Very sincerely yours,

Franklin D. Roosevelt.

On the following pages were the Lord’s Prayer, five pages of “Well-Loved Hymns” (Onward, Christian Soldiers; Jesus! Lover of My Soul; Lead, Kindly Light; Abide with Me; Rock of Ages; How Firm a Foundation; Nearer, My God to Thee; Now the Day Is Over; and the Doxology - “Praise God, from whom all blessings flow”), and two “National Anthems” (America - “My country, ’tis of three” - and The Star-Spangled Banner). At the back of the Bible was a page with this message:

Your Chaplain
Look up your chaplain at the first opportunity. Your welfare is his first concern, and you will find him friendly and helpful at all times. His counsel and advice will guide you in avoiding or overcoming difficulties. In many ways you can help him in his services for others. A close friendship between and chaplain and his men preserves and promotes a fine spirit in any service unit.

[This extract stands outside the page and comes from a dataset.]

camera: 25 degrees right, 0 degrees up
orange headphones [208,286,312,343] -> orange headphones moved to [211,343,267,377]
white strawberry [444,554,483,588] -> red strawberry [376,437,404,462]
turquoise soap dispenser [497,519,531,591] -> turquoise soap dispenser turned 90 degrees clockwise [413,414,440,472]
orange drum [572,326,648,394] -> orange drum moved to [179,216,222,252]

I wonder if such straightforward Presidential commendation of Bible reading would still be permitted by the courts today. Would the Gideons even be allowed to give soldiers a copy of the New Testament? When I was in fifth grade, the Gideons gave everyone in my school a copy of the New Testament and Psalms (and maybe Proverbs too). I’m pretty sure that is no longer allowed.

Friday, March 21, 2008

A River Runs Through Lent

Last week was the first week of Lent. (Those of us who follow the Julian Calendar are running five weeks behind the rest of the world this year.) All week, wherever I turned, I kept running into river imagery.

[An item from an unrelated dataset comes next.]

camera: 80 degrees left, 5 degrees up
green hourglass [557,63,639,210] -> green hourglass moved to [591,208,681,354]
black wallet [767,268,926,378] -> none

On the weekdays of Lent, the Byzantine lectionary gives us Genesis and Proverbs. On the first day of Lent, we begin with the first chapter of each, and we work our way through both over the next six weeks. I read Proverbs last year, so this year I’m reading Genesis. Once again I came upon Genesis 2:10: “A river flowed out of Eden to water the garden, and there it divided and became four rivers.” I lingered over the image, and it remained with me in the following days.

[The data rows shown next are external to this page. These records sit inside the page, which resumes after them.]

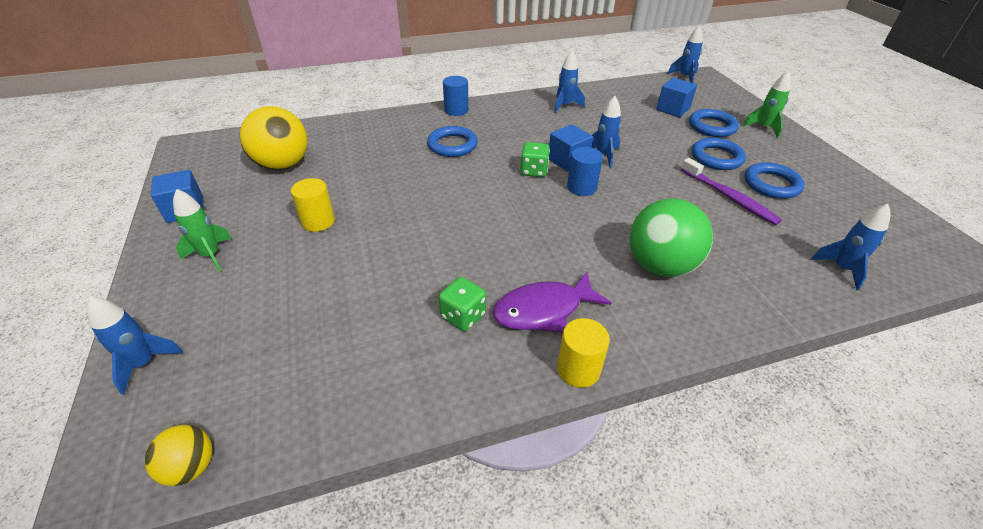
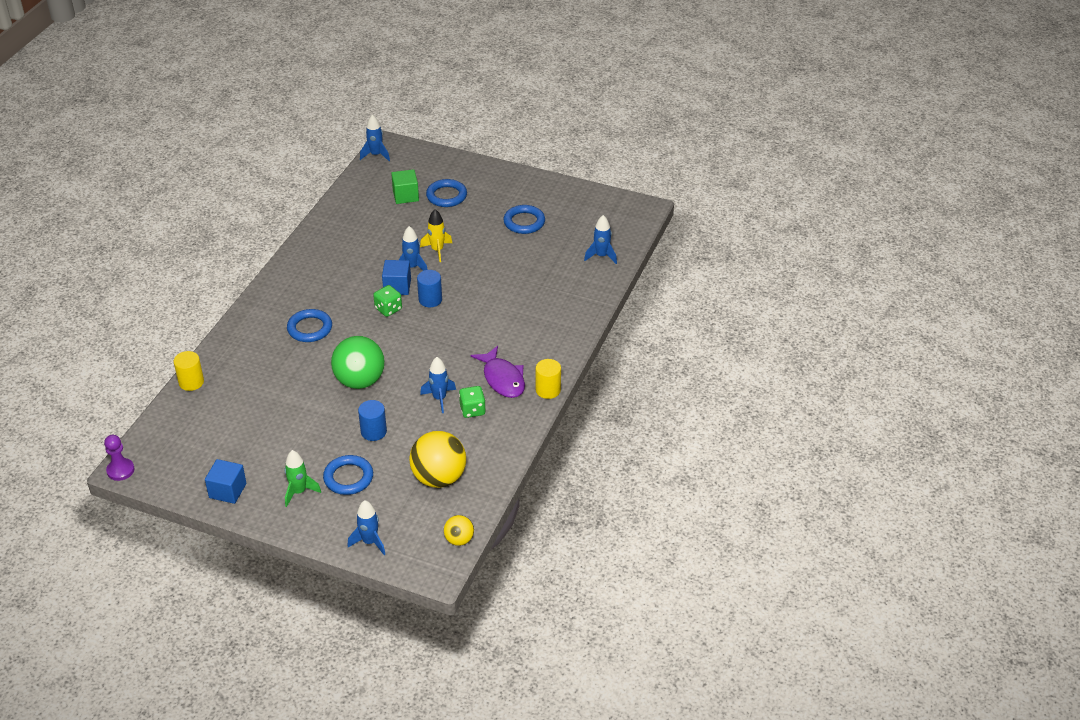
camera: 50 degrees left, 0 degrees up
yellow ball [240,106,308,170] -> yellow ball moved to [409,431,466,488]
yellow cylinder [291,178,335,232] -> yellow cylinder moved to [174,351,204,391]
blue cylinder [443,76,469,116] -> blue cylinder moved to [358,400,387,441]
purple fish [493,272,611,332] -> purple fish turned 45 degrees counterclockwise [470,346,525,398]
blue rocket [554,51,585,113] -> blue rocket moved to [420,357,456,413]
green ball [630,198,713,277] -> green ball moved to [331,336,385,389]
blue cube [656,78,697,117] -> green cube [391,169,419,204]
purple toothbrush [681,158,782,225] -> none
blue ring [692,138,746,170] -> blue ring moved to [323,455,373,495]
green rocket [742,71,791,138] -> none
none -> purple pawn [104,435,135,481]
none -> yellow rocket [420,209,452,262]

Last week’s tothesource column was a critique of Richard Dawkins’ condemnation of the politically incorrect God of the Old Testament. (Bottom line: Dawkins elsewhere describes the world as indifferent to good and evil; this leaves him no basis for condemning God or anything else.) The article cited Dawkins’ 1996 book, River Out of Eden, whose title is an obvious reference to the Old Testament he now so despises.

While doing some number crunching, I listened to The Turning, the 1987 album by Leslie Phillips (who later re-christened herself Sam Phillips). This album was her first collaboration with producer (and later husband) T Bone Burnett. The first song on the album is Burnett’s “River of Love,” which begins with the line, “There's a river of love that runs through all times.” The line itself winds through the song like a river, repeated before each verse and again at the end of the song. The song’s three verses are about different sorts of rivers – rivers of grief, tears, and fire, respectively. Each of these rivers is evoked in detail, unlike the river of love. Yet, when each verse ends, the river of love is still flowing. As if to reinforce the song in my mind, I heard it again the next day on Burnett’s own self-titled album of 1986.

The boom box on which I listened to these CDs at work is showing its age. Before I can play a CD, I need to hit the play button repeatedly for a minute or two. Recently, while waiting for a CD to start playing, I have been working my way through Stephen Mitchell’s translation of the Tao Te Ching. Chapter 34, which I read last week, begins with the image of the Tao as a flooding river. It flows everywhere, nourishing all, yet without exalting its own role.

Upon creating man, God placed him in Paradise, which was watered by the river. After our first ancestors’ expulsion from Paradise, their descendants clung to the river, eventually spreading south into Mesopotamia along two of the river’s branches. Though they were deprived of Paradise itself, they still had the river that had sustained their life in Eden. Though fallen, they were not deprived entirely of God’s love for them. Likewise, as we work our way through Lent, continually reminded of our fallen state, we are nourished by signs of God’s love, flowing through it all.